Une autre raison de renoncer, qu’illustre l’anecdote introductive, est cette sorte de fatalité qui conduit ceux qui ont du succès, qui sont en position de force, qui se sentent intelligentes, belles ou aimées, à devenir imbus d’eux-mêmes, bêtes et méchants, fatalité dont la conscience conduit les plus sensibles à éviter de se retrouver dans ces positions périlleuses où la réussite devient aveuglement :

“Comme l’écrit la philosophe Cynthia Fleury, “la vraie civilisation, celle de l’éthique, est sans consécration”, et ces quelques années passées dans l’arène politique ont achevé de me convaincre qu’il vaut mieux parfois un joli succès d’estime qu’un engouement de masse qui relève presque toujours, à partir d’un certain seuil, du malentendu. “

Il est poignant, en effet, de constater à quel point il suffit qu’un discours soit rodé, un style accompli, un argument maîtrisé, un brio reconnu pour que tout cela se mue presque immédiatement en maniérisme et en répétition, en quelque chose de poussiéreux et de mort ; à quel point il suffit que la foule se sente forte et dans son bon droit pour qu’elle s’oublie, se mue en ce Gros animal dont parlait Simone Weil et se lance dans la curée et le lynchage, comme ici les moqueries de la meute sur cette femme qui ne tentait que de passer.

Il y a pourtant cette règle première, pour laquelle Etty Hillesum mourut, de ne jamais trahir, dans son combat, les valeurs de ce combat parce que la fin, jamais, ne justifie les moyens.
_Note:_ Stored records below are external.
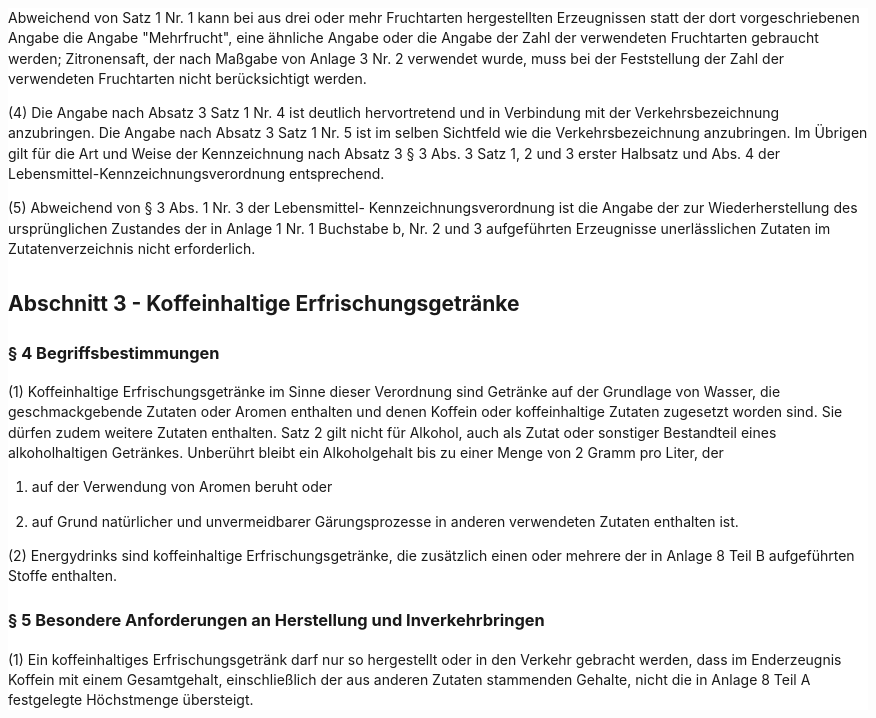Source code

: 

Abweichend von Satz 1 Nr. 1 kann bei aus drei oder mehr Fruchtarten
hergestellten Erzeugnissen statt der dort vorgeschriebenen Angabe die
Angabe "Mehrfrucht", eine ähnliche Angabe oder die Angabe der Zahl der
verwendeten Fruchtarten gebraucht werden; Zitronensaft, der nach
Maßgabe von Anlage 3 Nr. 2 verwendet wurde, muss bei der Feststellung
der Zahl der verwendeten Fruchtarten nicht berücksichtigt werden.

(4) Die Angabe nach Absatz 3 Satz 1 Nr. 4 ist deutlich hervortretend
und in Verbindung mit der Verkehrsbezeichnung anzubringen. Die Angabe
nach Absatz 3 Satz 1 Nr. 5 ist im selben Sichtfeld wie die
Verkehrsbezeichnung anzubringen. Im Übrigen gilt für die Art und Weise
der Kennzeichnung nach Absatz 3 § 3 Abs. 3 Satz 1, 2 und 3 erster
Halbsatz und Abs. 4 der Lebensmittel-Kennzeichnungsverordnung
entsprechend.

(5) Abweichend von § 3 Abs. 1 Nr. 3 der Lebensmittel-
Kennzeichnungsverordnung ist die Angabe der zur Wiederherstellung des
ursprünglichen Zustandes der in Anlage 1 Nr. 1 Buchstabe b, Nr. 2 und
3 aufgeführten Erzeugnisse unerlässlichen Zutaten im
Zutatenverzeichnis nicht erforderlich.

## Abschnitt 3 - Koffeinhaltige Erfrischungsgetränke

### § 4 Begriffsbestimmungen

(1) Koffeinhaltige Erfrischungsgetränke im Sinne dieser Verordnung
sind Getränke auf der Grundlage von Wasser, die geschmackgebende
Zutaten oder Aromen enthalten und denen Koffein oder koffeinhaltige
Zutaten zugesetzt worden sind. Sie dürfen zudem weitere Zutaten
enthalten. Satz 2 gilt nicht für Alkohol, auch als Zutat oder
sonstiger Bestandteil eines alkoholhaltigen Getränkes. Unberührt
bleibt ein Alkoholgehalt bis zu einer Menge von 2 Gramm pro Liter, der

1.  auf der Verwendung von Aromen beruht oder


2.  auf Grund natürlicher und unvermeidbarer Gärungsprozesse in anderen
    verwendeten Zutaten enthalten ist.




(2) Energydrinks sind koffeinhaltige Erfrischungsgetränke, die
zusätzlich einen oder mehrere der in Anlage 8 Teil B aufgeführten
Stoffe enthalten.

### § 5 Besondere Anforderungen an Herstellung und Inverkehrbringen

(1) Ein koffeinhaltiges Erfrischungsgetränk darf nur so hergestellt
oder in den Verkehr gebracht werden, dass im Enderzeugnis Koffein mit
einem Gesamtgehalt, einschließlich der aus anderen Zutaten stammenden
Gehalte, nicht die in Anlage 8 Teil A festgelegte Höchstmenge
übersteigt.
Ou, comme l’écrivait Emma Goldman en 1923 :

“On ne soulignera jamais assez que la révolution ne sert à rien si elle n’est pas inspirée par son idéal ultime. Les méthodes révolutionnaires doivent être en harmonie avec les objectifs révolutionnaires. Les moyens utilisés pour approfondir la révolution doivent correspondre à ses buts. En d’autres termes, les valeurs éthiques que la révolution infusera dans la nouvelle société doivent être disséminées par les activités révolutionnaires de la période de transition.”

On ne bâtira pas un monde meilleur en houspillant et en harcelant. Parce que ces façons de faire sont à l’opposé de ce qui est souhaité, qu’ils sont à l’opposé de la grâce, de la poésie, de l’esthétique qui doivent prévaloir. J’aime que Corinne Morel Darleux rejoigne ici Aurélien Barrau :

“Les revendications d’esthétique, que ce soit au niveau architectural, artistique ou culturel, ne sont pas des aspects périphériques de la politique. De même qu’on peut faire la révolution en talons, danser sous la pluie et se parer les lèvres de rouge pour assister à un procès, il ne s’agit de chasser ni le plaisir, ni la volupté. Tout comme la sincérité écologique ne consiste pas à grelotter dans un pull qui gratte, la pureté idéologique ne se mesure pas aux privations. Porter un discours austère et maussade n’est pas toujours gage de sérieux. Oublier sa féminité ne sert pas forcément la cause féministe. Et amputer le discours politique de ce qui peut inspirer l’esprit est le meilleur moyen de se couper aussi de celles et ceux à qui on veut s’adresser.”

Retrouver la force joyeuse du Morel des Racines du ciel ou du Moitessier décidant de quitter la course, voilà l’invitation qui nous est faite.